6. Jeter passes Gehrig—On Sept. 11, 2009, Jeter collected his 2,722nd hit, passing the legendary Lou Gehrig for most hits in a Yankee uniform. Now at 3,316 Jeter is No. 10 all-time (among all players) and is sure to move up this season. Should he collect 120 more hits, he’ll move up past Paul Molitor, Carl Yastrzemski, Honus Wagner, and Cap Anson and into sixth place. But a turn-back-the-clock season, where he collects 199 hits, will move him past Tris Speaker all the way into the No. 5 spot.

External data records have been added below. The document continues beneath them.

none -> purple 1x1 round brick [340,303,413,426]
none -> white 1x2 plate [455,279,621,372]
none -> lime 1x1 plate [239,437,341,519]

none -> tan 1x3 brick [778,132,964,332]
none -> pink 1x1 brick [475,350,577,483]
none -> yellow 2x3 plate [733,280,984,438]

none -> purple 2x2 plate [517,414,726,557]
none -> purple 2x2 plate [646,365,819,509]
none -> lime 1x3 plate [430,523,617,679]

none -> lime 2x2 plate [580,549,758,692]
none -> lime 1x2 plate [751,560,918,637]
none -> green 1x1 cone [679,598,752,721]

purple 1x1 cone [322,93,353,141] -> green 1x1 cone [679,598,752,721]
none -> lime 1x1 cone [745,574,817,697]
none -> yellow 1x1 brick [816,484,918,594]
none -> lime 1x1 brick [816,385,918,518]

5. The Dive into the Stands—The Yankees/Red Sox rivalry has always been heated but in 2003–2004 it was hotter than ever. The two teams had finished 1–2 in the AL East every year from 1998–2005 and they met in the playoffs in 1999, 2003, and 2004. So even though it was just a regular season game between the two long-time rivals, on the night of July 1, 2004, Jeter was all out and into the stands for a pop fly off the bat of Trot Nixon to end the top of the 12th. The fly ball, which happened with runners on second and third, would have landed just fair behind third base in shallow left field. Instead the catch ended the rally and Jeter, bloodied up after going headfirst into the stands, was taken out. The Yankees won in 13 innings, 5–4.

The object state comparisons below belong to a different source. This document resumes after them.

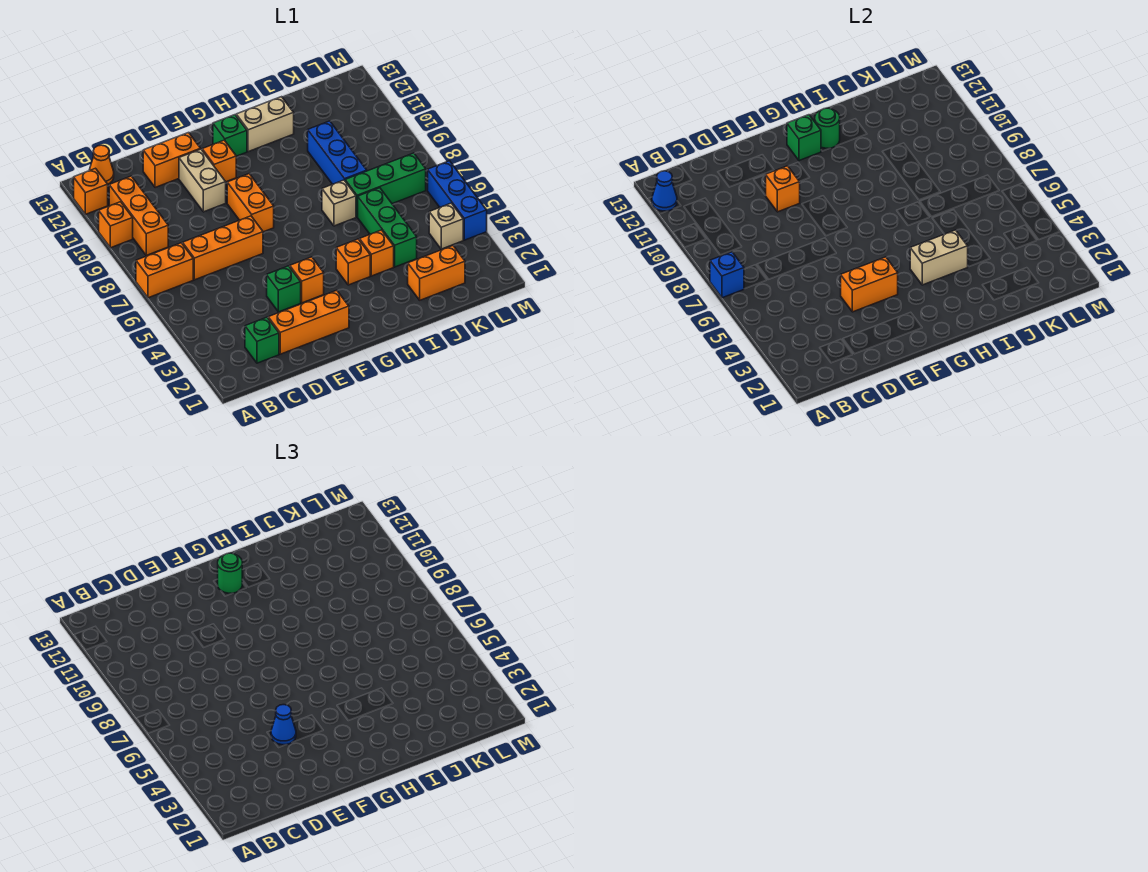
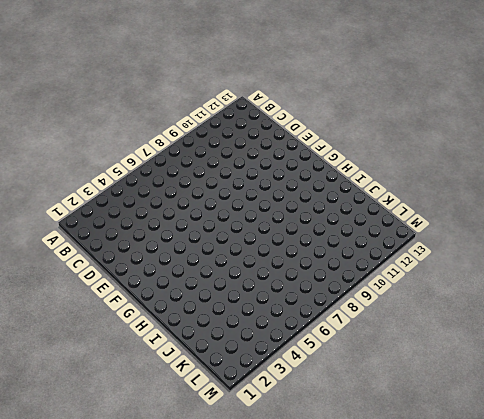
none -> orange 1x2 brick [136,243,193,298]
none -> orange 1x1 brick [99,202,133,248]
none -> orange 1x1 brick [74,168,108,214]
none -> orange 1x3 brick [109,176,168,255]

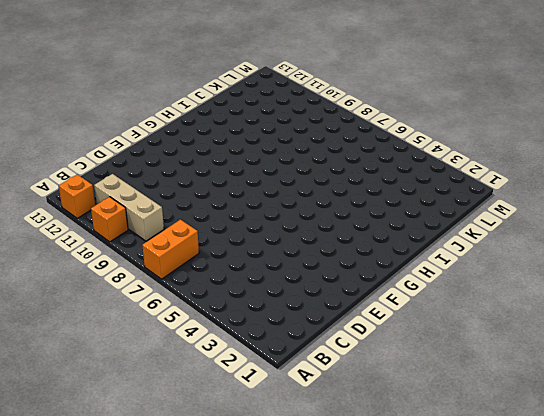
tan 1x3 brick [94,174,164,241] -> orange 1x3 brick [109,176,168,255]
none -> orange 1x1 cone [89,145,114,184]
none -> green 1x1 brick [245,317,279,363]
none -> orange 1x3 brick [183,216,263,280]
none -> orange 1x3 brick [268,290,349,354]

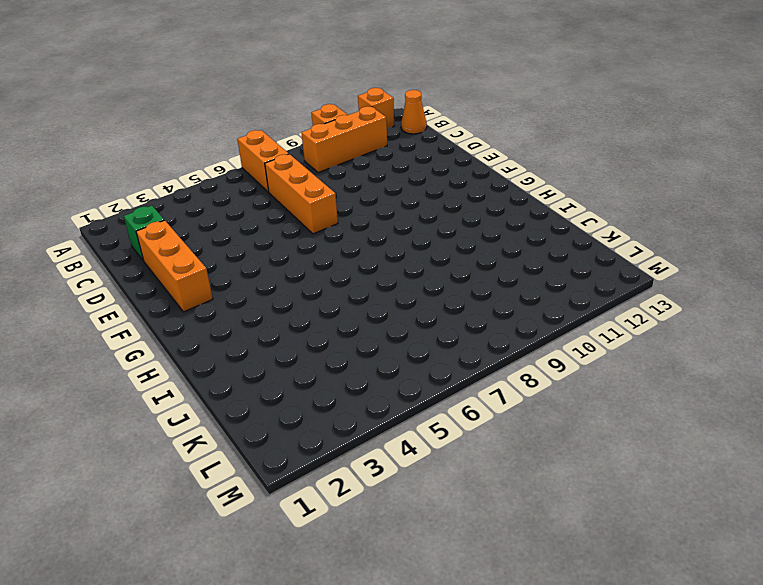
none -> orange 1x2 brick [143,132,201,188]
none -> green 1x1 brick [267,266,301,312]
none -> tan 1x2 brick [179,149,226,212]
none -> orange 1x1 brick [289,257,324,303]

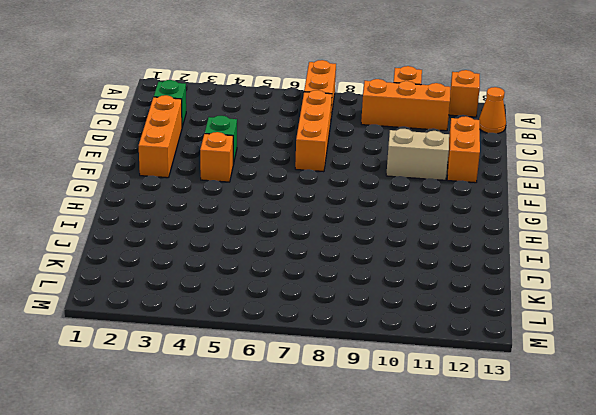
none -> orange 1x2 brick [227,174,274,232]
none -> orange 1x1 brick [202,140,236,182]
none -> green 1x1 brick [213,115,247,156]
none -> orange 1x1 brick [336,239,370,285]

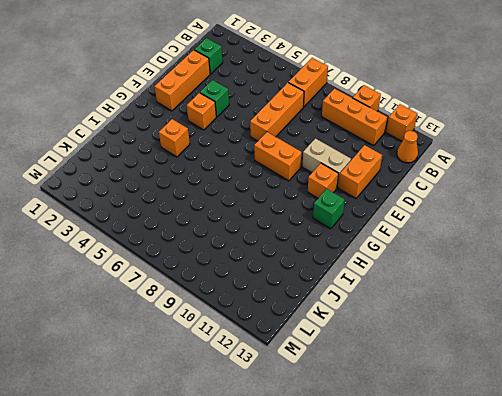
none -> tan 1x2 brick [236,97,294,152]
none -> orange 1x1 brick [360,230,394,276]
none -> tan 1x1 brick [322,180,356,226]
none -> orange 1x2 brick [408,246,465,300]

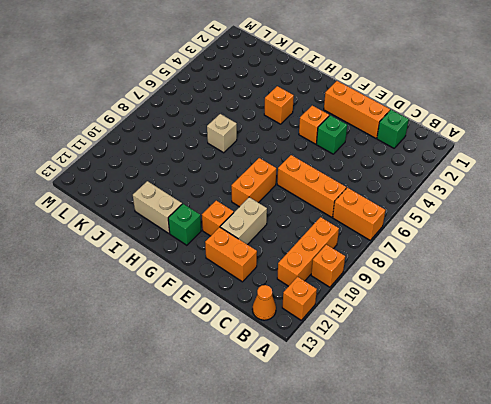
none -> orange 1x1 brick [360,230,394,276]
none -> orange 1x2 brick [408,246,465,300]
none -> green 1x3 brick [358,188,417,267]
none -> green 1x3 brick [345,153,426,217]

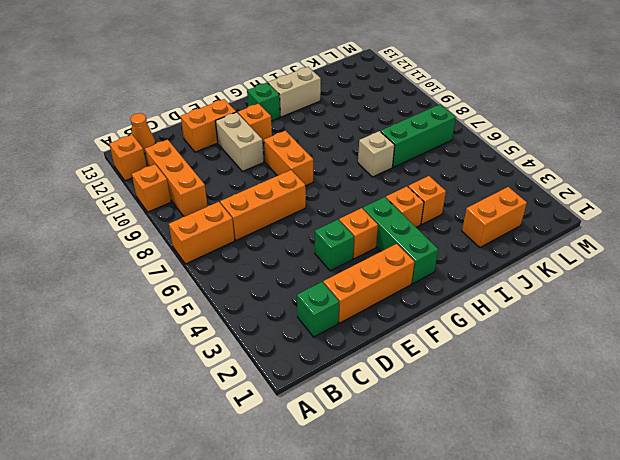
green 1x3 brick [363,197,438,284] -> green 1x3 brick moved to [358,188,417,267]
none -> blue 1x3 brick [308,121,367,184]
none -> tan 1x1 brick [429,203,463,249]
none -> blue 1x3 brick [428,161,487,240]
none -> blue 1x1 brick [710,252,744,298]

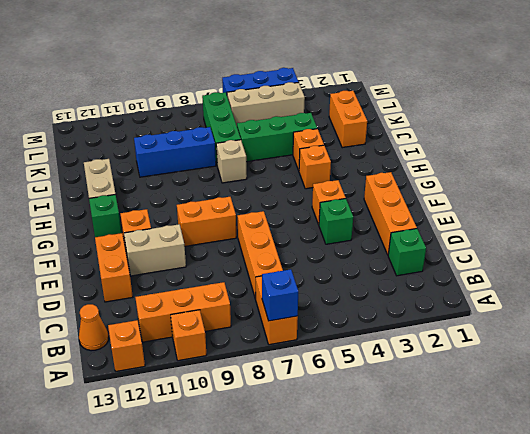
tan 1x3 brick [227,82,305,126] -> tan 1x1 brick [429,203,463,249]
none -> blue 1x1 cone [652,171,677,211]
none -> orange 1x2 brick [841,257,898,312]
none -> orange 1x1 brick [766,166,800,212]
none -> green 1x1 brick [787,115,821,161]

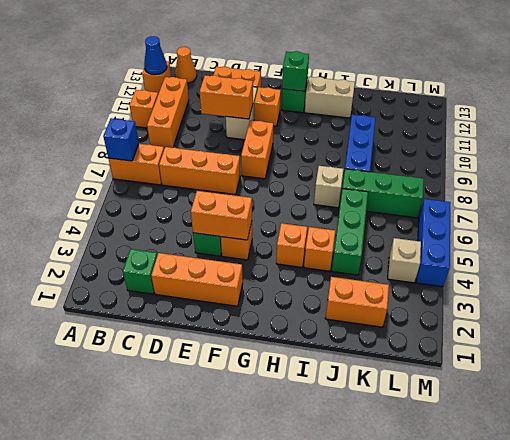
orange 1x2 brick [200,75,253,119] -> orange 1x1 brick [766,166,800,212]
none -> tan 1x2 brick [910,230,968,285]
none -> green 1x1 round brick [815,108,840,148]
none -> blue 1x1 cone [271,705,296,745]
none -> green 1x1 round brick [218,553,242,593]

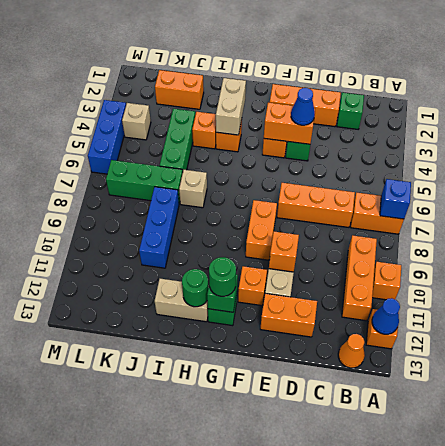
tan 1x2 brick [216,78,246,135] -> tan 1x2 brick turned to [910,230,968,285]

4. Number 3,000—On July 9, 2011 Jeter collected his 3,000th career hit—a home run—as part of a five-hit performance, becoming the 28th member of the prestigious club. Jeter, who entered the game hitting just .257—this after hitting a career-low .270 the year before—caught fire and wound up with a .297 average that year—as a 37-year-old. The next season he continued to defy the odds, leading the league with 216 hits while batting .316.
3. The Jeffrey Maier Shot—Jeter, then a 22-year-old rookie was hitting all the way down in the nine-spot of the lineup in Game 1 of the1996 ALCS against Baltimore when he hit maybe the most controversial home run in playoff history. Down 4–3 in the bottom of the eighth, Jeter hit Baltimore reliever Armando Benitez’s first pitch to the right field wall when 12-year-old fan Jeffrey Maier reached out over the wall, and just above the outstretched glove of Tony Tarasco, to haul in the souvenir. Amazingly, the right field umpire, who was right there to make the call, ruled it a home run and the game was tied. Tarasco, Benitez, and manager Davey Johnson were livid, but the call stood and the Yankees eventually won the game in 11 innings, and the series in five.

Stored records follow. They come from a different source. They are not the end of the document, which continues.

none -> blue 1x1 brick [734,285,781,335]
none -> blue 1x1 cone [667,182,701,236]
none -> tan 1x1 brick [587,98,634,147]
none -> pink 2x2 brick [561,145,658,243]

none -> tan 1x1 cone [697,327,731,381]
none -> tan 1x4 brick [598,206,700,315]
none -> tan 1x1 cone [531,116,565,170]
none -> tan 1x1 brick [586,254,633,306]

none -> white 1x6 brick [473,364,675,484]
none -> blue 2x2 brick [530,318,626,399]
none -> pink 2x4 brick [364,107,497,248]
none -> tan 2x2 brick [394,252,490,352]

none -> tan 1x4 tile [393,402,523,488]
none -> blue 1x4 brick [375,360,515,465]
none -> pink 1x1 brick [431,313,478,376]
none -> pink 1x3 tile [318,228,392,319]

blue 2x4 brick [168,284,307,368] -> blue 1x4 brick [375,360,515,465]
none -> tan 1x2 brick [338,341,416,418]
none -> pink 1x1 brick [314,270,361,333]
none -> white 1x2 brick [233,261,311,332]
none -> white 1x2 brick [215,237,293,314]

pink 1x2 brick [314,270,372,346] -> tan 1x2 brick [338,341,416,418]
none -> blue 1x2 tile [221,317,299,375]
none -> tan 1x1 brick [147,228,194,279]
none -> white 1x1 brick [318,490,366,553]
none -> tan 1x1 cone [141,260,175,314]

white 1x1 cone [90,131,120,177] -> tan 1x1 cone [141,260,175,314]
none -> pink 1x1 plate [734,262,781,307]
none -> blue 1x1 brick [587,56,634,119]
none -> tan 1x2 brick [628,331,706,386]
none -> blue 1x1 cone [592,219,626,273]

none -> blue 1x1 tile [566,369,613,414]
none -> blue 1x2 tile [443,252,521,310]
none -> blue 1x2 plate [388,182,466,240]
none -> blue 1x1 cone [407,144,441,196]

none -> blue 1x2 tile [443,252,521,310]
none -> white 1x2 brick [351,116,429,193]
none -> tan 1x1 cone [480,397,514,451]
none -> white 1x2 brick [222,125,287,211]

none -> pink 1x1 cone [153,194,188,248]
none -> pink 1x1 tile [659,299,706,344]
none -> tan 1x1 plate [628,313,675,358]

2. Mr. November—In 2001, Jeter was playing in his fourth straight World Series and fifth in his six seasons in the major leagues. The season, and subsequently the series, had all been delayed a week due to 9/11. Game 4 was played on Halloween night against the Arizona Diamondbacks. With the Yankees down 2–1 in the series and the score tied at three in the bottom of the tenth, Jeter came to the plate facing Arizona closer Byung-Hyun Kim. Just after the clock struck midnight Jeter deposited Kim’s 3–2 offering over the right field fence for the game-winning (and first ever in November) home run. Thus Mr. November was born.
1. The Flip—There’s virtually no play to compare this to because it had never been done before and hasn’t been replicated since. But Jeter’s flip to home plate of Shane Spencer’s throw changed the momentum of the 2001 ALDS. Two series before Jeter’s heroics against Arizona saw the three-time defending champion Yankees in serious trouble. New York was down 2–0 in the series and clinging to a slim 1–0 seventh-inning lead on the road in Oakland when Terrence Long hit a shot down the first base line. Jeremy Giambi, on first base via a single, was off with the crack of the bat and when Spencer’s throw missed both cutoff men, and was angling away from catcher Jorge Posada, it looked like Oakland was going to tie it. But out of nowhere, Jeter darted into the picture and in one motion caught and flipped the ball to Posada, who applied the tag, just in time, to a non-sliding Giambi for the third out. The Yankees won the game 1–0 and the series in five.